**Dataset extract**
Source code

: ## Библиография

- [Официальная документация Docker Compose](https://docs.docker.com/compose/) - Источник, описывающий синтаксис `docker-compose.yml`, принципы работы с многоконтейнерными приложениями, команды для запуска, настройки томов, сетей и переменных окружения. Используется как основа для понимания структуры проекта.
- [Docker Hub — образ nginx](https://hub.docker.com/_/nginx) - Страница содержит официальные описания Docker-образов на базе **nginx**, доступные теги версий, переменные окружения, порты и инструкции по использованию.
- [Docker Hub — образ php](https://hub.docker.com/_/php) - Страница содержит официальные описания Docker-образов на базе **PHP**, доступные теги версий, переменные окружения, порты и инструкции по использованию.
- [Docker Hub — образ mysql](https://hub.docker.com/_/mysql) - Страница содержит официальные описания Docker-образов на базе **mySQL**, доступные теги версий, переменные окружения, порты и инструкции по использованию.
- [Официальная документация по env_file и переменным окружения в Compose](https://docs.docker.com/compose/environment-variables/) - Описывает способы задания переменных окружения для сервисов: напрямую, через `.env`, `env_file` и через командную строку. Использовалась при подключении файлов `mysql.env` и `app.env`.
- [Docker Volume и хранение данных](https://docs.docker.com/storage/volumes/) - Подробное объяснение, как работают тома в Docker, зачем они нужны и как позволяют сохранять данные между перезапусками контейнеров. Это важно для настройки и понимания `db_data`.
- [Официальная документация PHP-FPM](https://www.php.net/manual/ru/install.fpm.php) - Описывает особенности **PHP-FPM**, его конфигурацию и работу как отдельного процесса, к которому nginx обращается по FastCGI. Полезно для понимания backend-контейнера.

**Your assignment**
Please render every line of the listing above as a numbered list, leaving out the blank lines.

**Task solution**
1. Source code
2. : ## Библиография
3. - [Официальная документация Docker Compose](https://docs.docker.com/compose/) - Источник, описывающий синтаксис `docker-compose.yml`, принципы работы с многоконтейнерными приложениями, команды для запуска, настройки томов, сетей и переменных окружения. Используется как основа для понимания структуры проекта.
4. - [Docker Hub — образ nginx](https://hub.docker.com/_/nginx) - Страница содержит официальные описания Docker-образов на базе **nginx**, доступные теги версий, переменные окружения, порты и инструкции по использованию.
5. - [Docker Hub — образ php](https://hub.docker.com/_/php) - Страница содержит официальные описания Docker-образов на базе **PHP**, доступные теги версий, переменные окружения, порты и инструкции по использованию.
6. - [Docker Hub — образ mysql](https://hub.docker.com/_/mysql) - Страница содержит официальные описания Docker-образов на базе **mySQL**, доступные теги версий, переменные окружения, порты и инструкции по использованию.
7. - [Официальная документация по env_file и переменным окружения в Compose](https://docs.docker.com/compose/environment-variables/) - Описывает способы задания переменных окружения для сервисов: напрямую, через `.env`, `env_file` и через командную строку. Использовалась при подключении файлов `mysql.env` и `app.env`.
8. - [Docker Volume и хранение данных](https://docs.docker.com/storage/volumes/) - Подробное объяснение, как работают тома в Docker, зачем они нужны и как позволяют сохранять данные между перезапусками контейнеров. Это важно для настройки и понимания `db_data`.
9. - [Официальная документация PHP-FPM](https://www.php.net/manual/ru/install.fpm.php) - Описывает особенности **PHP-FPM**, его конфигурацию и работу как отдельного процесса, к которому nginx обращается по FastCGI. Полезно для понимания backend-контейнера.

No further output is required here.